## Task instructions
Repeat the data that follows in full. Do not include the pictures.

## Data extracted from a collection
——————
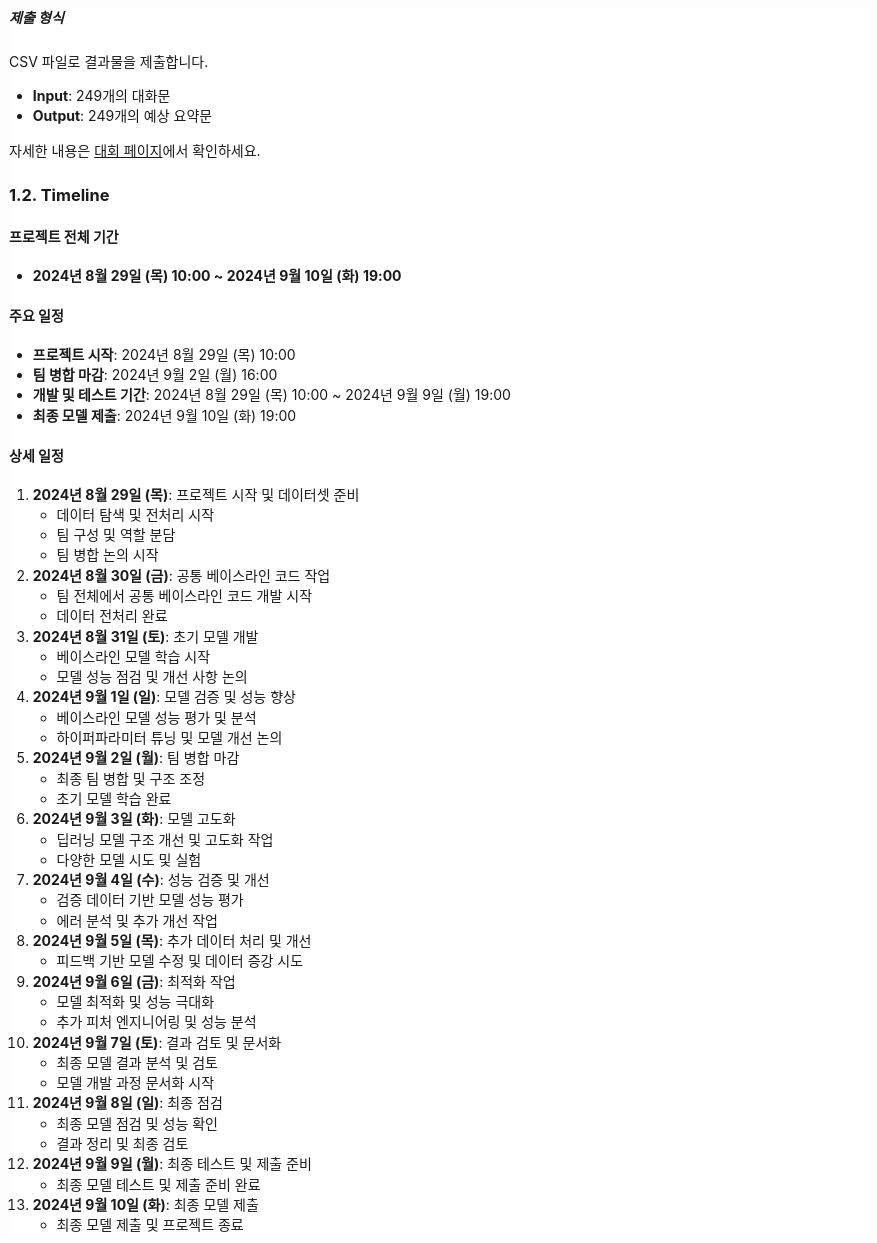 ##### 제출 형식
CSV 파일로 결과물을 제출합니다.

- **Input**: 249개의 대화문
- **Output**: 249개의 예상 요약문

자세한 내용은 [대회 페이지](https://stages.ai/en/competitions/320/overview/description)에서 확인하세요.

### 1.2. Timeline

#### 프로젝트 전체 기간
- **2024년 8월 29일 (목) 10:00 ~ 2024년 9월 10일 (화) 19:00**

#### 주요 일정
- **프로젝트 시작**: 2024년 8월 29일 (목) 10:00
- **팀 병합 마감**: 2024년 9월 2일 (월) 16:00
- **개발 및 테스트 기간**: 2024년 8월 29일 (목) 10:00 ~ 2024년 9월 9일 (월) 19:00
- **최종 모델 제출**: 2024년 9월 10일 (화) 19:00

#### 상세 일정
1. **2024년 8월 29일 (목)**: 프로젝트 시작 및 데이터셋 준비
   - 데이터 탐색 및 전처리 시작
   - 팀 구성 및 역할 분담
   - 팀 병합 논의 시작
2. **2024년 8월 30일 (금)**: 공통 베이스라인 코드 작업
   - 팀 전체에서 공통 베이스라인 코드 개발 시작
   - 데이터 전처리 완료
3. **2024년 8월 31일 (토)**: 초기 모델 개발
   - 베이스라인 모델 학습 시작
   - 모델 성능 점검 및 개선 사항 논의
4. **2024년 9월 1일 (일)**: 모델 검증 및 성능 향상
   - 베이스라인 모델 성능 평가 및 분석
   - 하이퍼파라미터 튜닝 및 모델 개선 논의
5. **2024년 9월 2일 (월)**: 팀 병합 마감
   - 최종 팀 병합 및 구조 조정
   - 초기 모델 학습 완료
6. **2024년 9월 3일 (화)**: 모델 고도화
   - 딥러닝 모델 구조 개선 및 고도화 작업
   - 다양한 모델 시도 및 실험
7. **2024년 9월 4일 (수)**: 성능 검증 및 개선
   - 검증 데이터 기반 모델 성능 평가
   - 에러 분석 및 추가 개선 작업
8. **2024년 9월 5일 (목)**: 추가 데이터 처리 및 개선
   - 피드백 기반 모델 수정 및 데이터 증강 시도
9. **2024년 9월 6일 (금)**: 최적화 작업
   - 모델 최적화 및 성능 극대화
   - 추가 피처 엔지니어링 및 성능 분석
10. **2024년 9월 7일 (토)**: 결과 검토 및 문서화
    - 최종 모델 결과 분석 및 검토
    - 모델 개발 과정 문서화 시작
11. **2024년 9월 8일 (일)**: 최종 점검
    - 최종 모델 점검 및 성능 확인
    - 결과 정리 및 최종 검토
12. **2024년 9월 9일 (월)**: 최종 테스트 및 제출 준비
    - 최종 모델 테스트 및 제출 준비 완료
13. **2024년 9월 10일 (화)**: 최종 모델 제출
    - 최종 모델 제출 및 프로젝트 종료
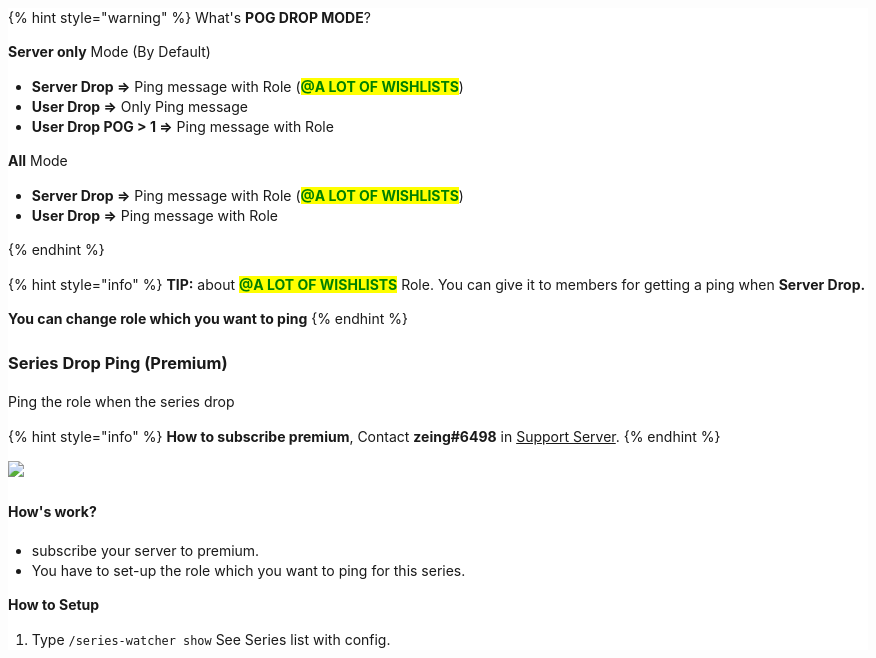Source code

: {% hint style="warning" %}
What's **POG DROP MODE**?

**Server only** Mode (By Default)

* **Server Drop =>** Ping message with Role (<mark style="color:green;">**@A LOT OF WISHLISTS**</mark>)
* **User Drop =>** Only Ping message
* **User Drop POG > 1 =>** Ping message with Role

**All** Mode

* **Server Drop =>** Ping message with Role (<mark style="color:green;">**@A LOT OF WISHLISTS**</mark>)
* **User Drop =>** Ping message with Role


{% endhint %}

{% hint style="info" %}
**TIP:** about <mark style="color:green;">**@A LOT OF WISHLISTS**</mark> Role. You can give it to members for getting a ping when **Server Drop.**

**You can change role which you want to ping**
{% endhint %}



### **Series Drop Ping (Premium)**

Ping the role when the series drop

{% hint style="info" %}
**How to subscribe premium**, Contact **zeing#6498** in [Support Server](https://discord.gg/zTcaPARjfb).
{% endhint %}

![](../.gitbook/assets/IMG\_7314.jpg)

#### How's work?

* subscribe your server to premium.
* You have to set-up the role which you want to ping for this series.

**How to Setup**

1. Type `/series-watcher show` See Series list with config.
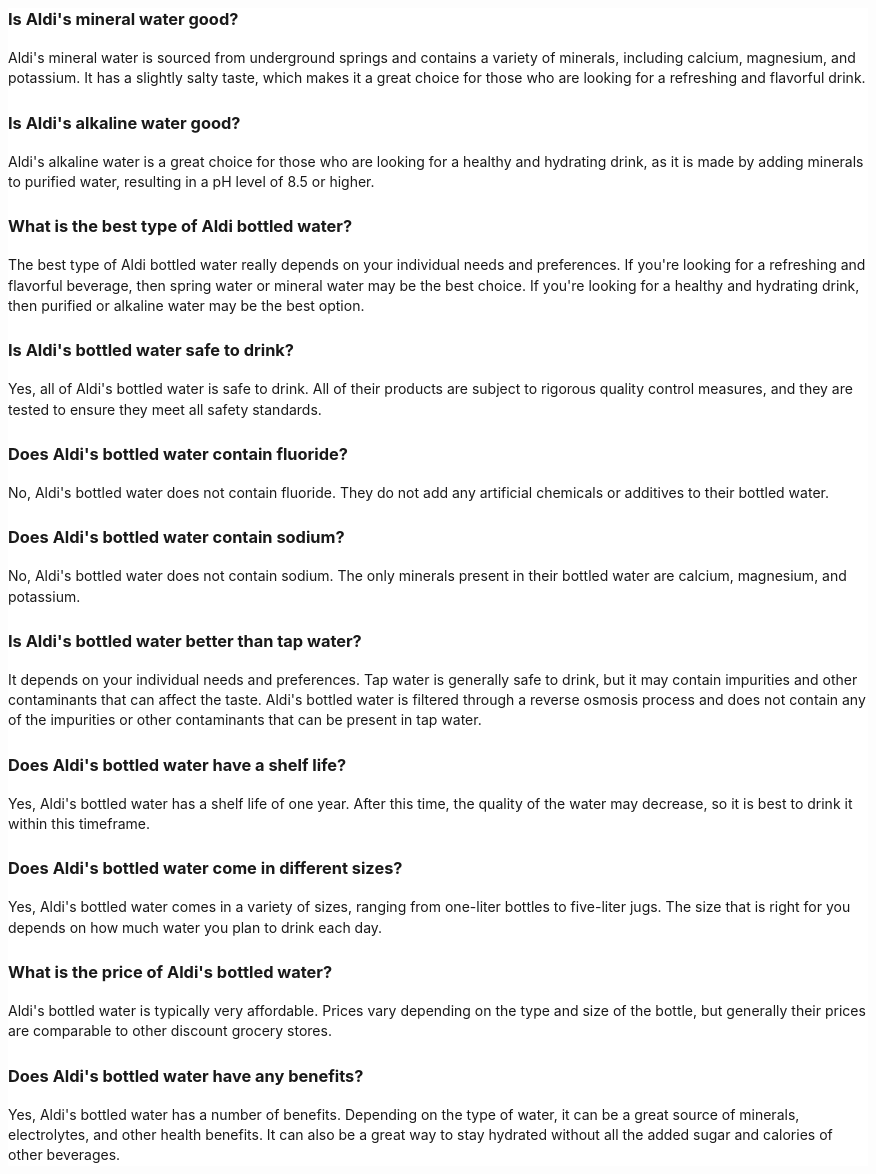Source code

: <h3>Is Aldi's mineral water good?</h3>

<p>Aldi's mineral water is sourced from underground springs and contains a variety of minerals, including calcium, magnesium, and potassium. It has a slightly salty taste, which makes it a great choice for those who are looking for a refreshing and flavorful drink.</p>

<h3>Is Aldi's alkaline water good?</h3>

<p>Aldi's alkaline water is a great choice for those who are looking for a healthy and hydrating drink, as it is made by adding minerals to purified water, resulting in a pH level of 8.5 or higher.</p>

<h3>What is the best type of Aldi bottled water?</h3>

<p>The best type of Aldi bottled water really depends on your individual needs and preferences. If you're looking for a refreshing and flavorful beverage, then spring water or mineral water may be the best choice. If you're looking for a healthy and hydrating drink, then purified or alkaline water may be the best option.</p>

<h3>Is Aldi's bottled water safe to drink?</h3>

<p>Yes, all of Aldi's bottled water is safe to drink. All of their products are subject to rigorous quality control measures, and they are tested to ensure they meet all safety standards.</p>

<h3>Does Aldi's bottled water contain fluoride?</h3>

<p>No, Aldi's bottled water does not contain fluoride. They do not add any artificial chemicals or additives to their bottled water.</p>

<h3>Does Aldi's bottled water contain sodium?</h3>

<p>No, Aldi's bottled water does not contain sodium. The only minerals present in their bottled water are calcium, magnesium, and potassium.</p>

<h3>Is Aldi's bottled water better than tap water?</h3>

<p>It depends on your individual needs and preferences. Tap water is generally safe to drink, but it may contain impurities and other contaminants that can affect the taste. Aldi's bottled water is filtered through a reverse osmosis process and does not contain any of the impurities or other contaminants that can be present in tap water.</p>

<h3>Does Aldi's bottled water have a shelf life?</h3>

<p>Yes, Aldi's bottled water has a shelf life of one year. After this time, the quality of the water may decrease, so it is best to drink it within this timeframe.</p>

<h3>Does Aldi's bottled water come in different sizes?</h3>

<p>Yes, Aldi's bottled water comes in a variety of sizes, ranging from one-liter bottles to five-liter jugs. The size that is right for you depends on how much water you plan to drink each day.</p>

<h3>What is the price of Aldi's bottled water?</h3>

<p>Aldi's bottled water is typically very affordable. Prices vary depending on the type and size of the bottle, but generally their prices are comparable to other discount grocery stores.</p>

<h3>Does Aldi's bottled water have any benefits?</h3>

<p>Yes, Aldi's bottled water has a number of benefits. Depending on the type of water, it can be a great source of minerals, electrolytes, and other health benefits. It can also be a great way to stay hydrated without all the added sugar and calories of other beverages.</p>
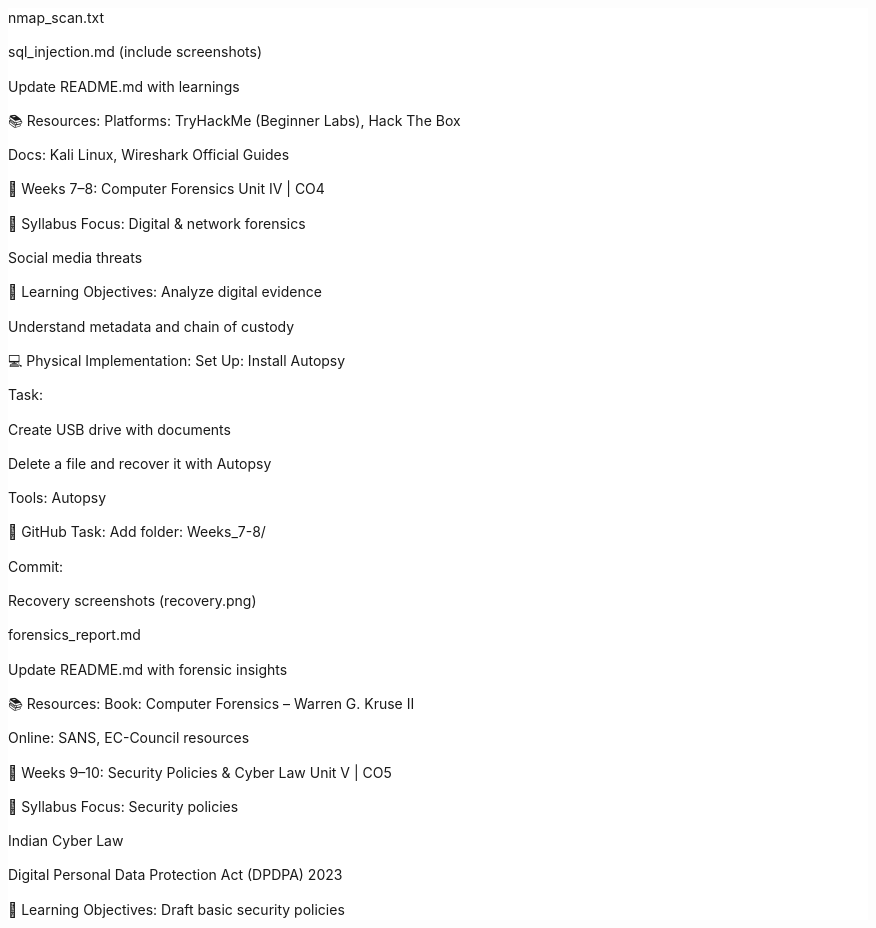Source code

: nmap_scan.txt

sql_injection.md (include screenshots)

Update README.md with learnings

📚 Resources:
Platforms: TryHackMe (Beginner Labs), Hack The Box

Docs: Kali Linux, Wireshark Official Guides

📅 Weeks 7–8: Computer Forensics
Unit IV | CO4

🎯 Syllabus Focus:
Digital & network forensics

Social media threats

🧠 Learning Objectives:
Analyze digital evidence

Understand metadata and chain of custody

💻 Physical Implementation:
Set Up: Install Autopsy

Task:

Create USB drive with documents

Delete a file and recover it with Autopsy

Tools: Autopsy

📂 GitHub Task:
Add folder: Weeks_7-8/

Commit:

Recovery screenshots (recovery.png)

forensics_report.md

Update README.md with forensic insights

📚 Resources:
Book: Computer Forensics – Warren G. Kruse II

Online: SANS, EC-Council resources

📅 Weeks 9–10: Security Policies & Cyber Law
Unit V | CO5

🎯 Syllabus Focus:
Security policies

Indian Cyber Law

Digital Personal Data Protection Act (DPDPA) 2023

🧠 Learning Objectives:
Draft basic security policies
——————
## Solution to this problem
 ##### 제출 형식
CSV 파일로 결과물을 제출합니다.

- **Input**: 249개의 대화문
- **Output**: 249개의 예상 요약문

자세한 내용은 [대회 페이지](https://stages.ai/en/competitions/320/overview/description)에서 확인하세요.

### 1.2. Timeline

#### 프로젝트 전체 기간
- **2024년 8월 29일 (목) 10:00 ~ 2024년 9월 10일 (화) 19:00**

#### 주요 일정
- **프로젝트 시작**: 2024년 8월 29일 (목) 10:00
- **팀 병합 마감**: 2024년 9월 2일 (월) 16:00
- **개발 및 테스트 기간**: 2024년 8월 29일 (목) 10:00 ~ 2024년 9월 9일 (월) 19:00
- **최종 모델 제출**: 2024년 9월 10일 (화) 19:00

#### 상세 일정
1. **2024년 8월 29일 (목)**: 프로젝트 시작 및 데이터셋 준비
   - 데이터 탐색 및 전처리 시작
   - 팀 구성 및 역할 분담
   - 팀 병합 논의 시작
2. **2024년 8월 30일 (금)**: 공통 베이스라인 코드 작업
   - 팀 전체에서 공통 베이스라인 코드 개발 시작
   - 데이터 전처리 완료
3. **2024년 8월 31일 (토)**: 초기 모델 개발
   - 베이스라인 모델 학습 시작
   - 모델 성능 점검 및 개선 사항 논의
4. **2024년 9월 1일 (일)**: 모델 검증 및 성능 향상
   - 베이스라인 모델 성능 평가 및 분석
   - 하이퍼파라미터 튜닝 및 모델 개선 논의
5. **2024년 9월 2일 (월)**: 팀 병합 마감
   - 최종 팀 병합 및 구조 조정
   - 초기 모델 학습 완료
6. **2024년 9월 3일 (화)**: 모델 고도화
   - 딥러닝 모델 구조 개선 및 고도화 작업
   - 다양한 모델 시도 및 실험
7. **2024년 9월 4일 (수)**: 성능 검증 및 개선
   - 검증 데이터 기반 모델 성능 평가
   - 에러 분석 및 추가 개선 작업
8. **2024년 9월 5일 (목)**: 추가 데이터 처리 및 개선
   - 피드백 기반 모델 수정 및 데이터 증강 시도
9. **2024년 9월 6일 (금)**: 최적화 작업
   - 모델 최적화 및 성능 극대화
   - 추가 피처 엔지니어링 및 성능 분석
10. **2024년 9월 7일 (토)**: 결과 검토 및 문서화
    - 최종 모델 결과 분석 및 검토
    - 모델 개발 과정 문서화 시작
11. **2024년 9월 8일 (일)**: 최종 점검
    - 최종 모델 점검 및 성능 확인
    - 결과 정리 및 최종 검토
12. **2024년 9월 9일 (월)**: 최종 테스트 및 제출 준비
    - 최종 모델 테스트 및 제출 준비 완료
13. **2024년 9월 10일 (화)**: 최종 모델 제출
    - 최종 모델 제출 및 프로젝트 종료
Source code

: {% hint style="warning" %}
What's **POG DROP MODE**?

**Server only** Mode (By Default)

* **Server Drop =>** Ping message with Role (<mark style="color:green;">**@A LOT OF WISHLISTS**</mark>)
* **User Drop =>** Only Ping message
* **User Drop POG > 1 =>** Ping message with Role

**All** Mode

* **Server Drop =>** Ping message with Role (<mark style="color:green;">**@A LOT OF WISHLISTS**</mark>)
* **User Drop =>** Ping message with Role


{% endhint %}

{% hint style="info" %}
**TIP:** about <mark style="color:green;">**@A LOT OF WISHLISTS**</mark> Role. You can give it to members for getting a ping when **Server Drop.**

**You can change role which you want to ping**
{% endhint %}



### **Series Drop Ping (Premium)**

Ping the role when the series drop

{% hint style="info" %}
**How to subscribe premium**, Contact **zeing#6498** in [Support Server](https://discord.gg/zTcaPARjfb).
{% endhint %}

![](../.gitbook/assets/IMG\_7314.jpg)

#### How's work?

* subscribe your server to premium.
* You have to set-up the role which you want to ping for this series.

**How to Setup**

1. Type `/series-watcher show` See Series list with config.
Source code

: <h3>Is Aldi's mineral water good?</h3>

<p>Aldi's mineral water is sourced from underground springs and contains a variety of minerals, including calcium, magnesium, and potassium. It has a slightly salty taste, which makes it a great choice for those who are looking for a refreshing and flavorful drink.</p>

<h3>Is Aldi's alkaline water good?</h3>

<p>Aldi's alkaline water is a great choice for those who are looking for a healthy and hydrating drink, as it is made by adding minerals to purified water, resulting in a pH level of 8.5 or higher.</p>

<h3>What is the best type of Aldi bottled water?</h3>

<p>The best type of Aldi bottled water really depends on your individual needs and preferences. If you're looking for a refreshing and flavorful beverage, then spring water or mineral water may be the best choice. If you're looking for a healthy and hydrating drink, then purified or alkaline water may be the best option.</p>

<h3>Is Aldi's bottled water safe to drink?</h3>

<p>Yes, all of Aldi's bottled water is safe to drink. All of their products are subject to rigorous quality control measures, and they are tested to ensure they meet all safety standards.</p>

<h3>Does Aldi's bottled water contain fluoride?</h3>

<p>No, Aldi's bottled water does not contain fluoride. They do not add any artificial chemicals or additives to their bottled water.</p>

<h3>Does Aldi's bottled water contain sodium?</h3>

<p>No, Aldi's bottled water does not contain sodium. The only minerals present in their bottled water are calcium, magnesium, and potassium.</p>

<h3>Is Aldi's bottled water better than tap water?</h3>

<p>It depends on your individual needs and preferences. Tap water is generally safe to drink, but it may contain impurities and other contaminants that can affect the taste. Aldi's bottled water is filtered through a reverse osmosis process and does not contain any of the impurities or other contaminants that can be present in tap water.</p>

<h3>Does Aldi's bottled water have a shelf life?</h3>

<p>Yes, Aldi's bottled water has a shelf life of one year. After this time, the quality of the water may decrease, so it is best to drink it within this timeframe.</p>

<h3>Does Aldi's bottled water come in different sizes?</h3>

<p>Yes, Aldi's bottled water comes in a variety of sizes, ranging from one-liter bottles to five-liter jugs. The size that is right for you depends on how much water you plan to drink each day.</p>

<h3>What is the price of Aldi's bottled water?</h3>

<p>Aldi's bottled water is typically very affordable. Prices vary depending on the type and size of the bottle, but generally their prices are comparable to other discount grocery stores.</p>

<h3>Does Aldi's bottled water have any benefits?</h3>

<p>Yes, Aldi's bottled water has a number of benefits. Depending on the type of water, it can be a great source of minerals, electrolytes, and other health benefits. It can also be a great way to stay hydrated without all the added sugar and calories of other beverages.</p>
Source code

: nmap_scan.txt

sql_injection.md (include screenshots)

Update README.md with learnings

📚 Resources:
Platforms: TryHackMe (Beginner Labs), Hack The Box

Docs: Kali Linux, Wireshark Official Guides

📅 Weeks 7–8: Computer Forensics
Unit IV | CO4

🎯 Syllabus Focus:
Digital & network forensics

Social media threats

🧠 Learning Objectives:
Analyze digital evidence

Understand metadata and chain of custody

💻 Physical Implementation:
Set Up: Install Autopsy

Task:

Create USB drive with documents

Delete a file and recover it with Autopsy

Tools: Autopsy

📂 GitHub Task:
Add folder: Weeks_7-8/

Commit:

Recovery screenshots (recovery.png)

forensics_report.md

Update README.md with forensic insights

📚 Resources:
Book: Computer Forensics – Warren G. Kruse II

Online: SANS, EC-Council resources

📅 Weeks 9–10: Security Policies & Cyber Law
Unit V | CO5

🎯 Syllabus Focus:
Security policies

Indian Cyber Law

Digital Personal Data Protection Act (DPDPA) 2023

🧠 Learning Objectives:
Draft basic security policies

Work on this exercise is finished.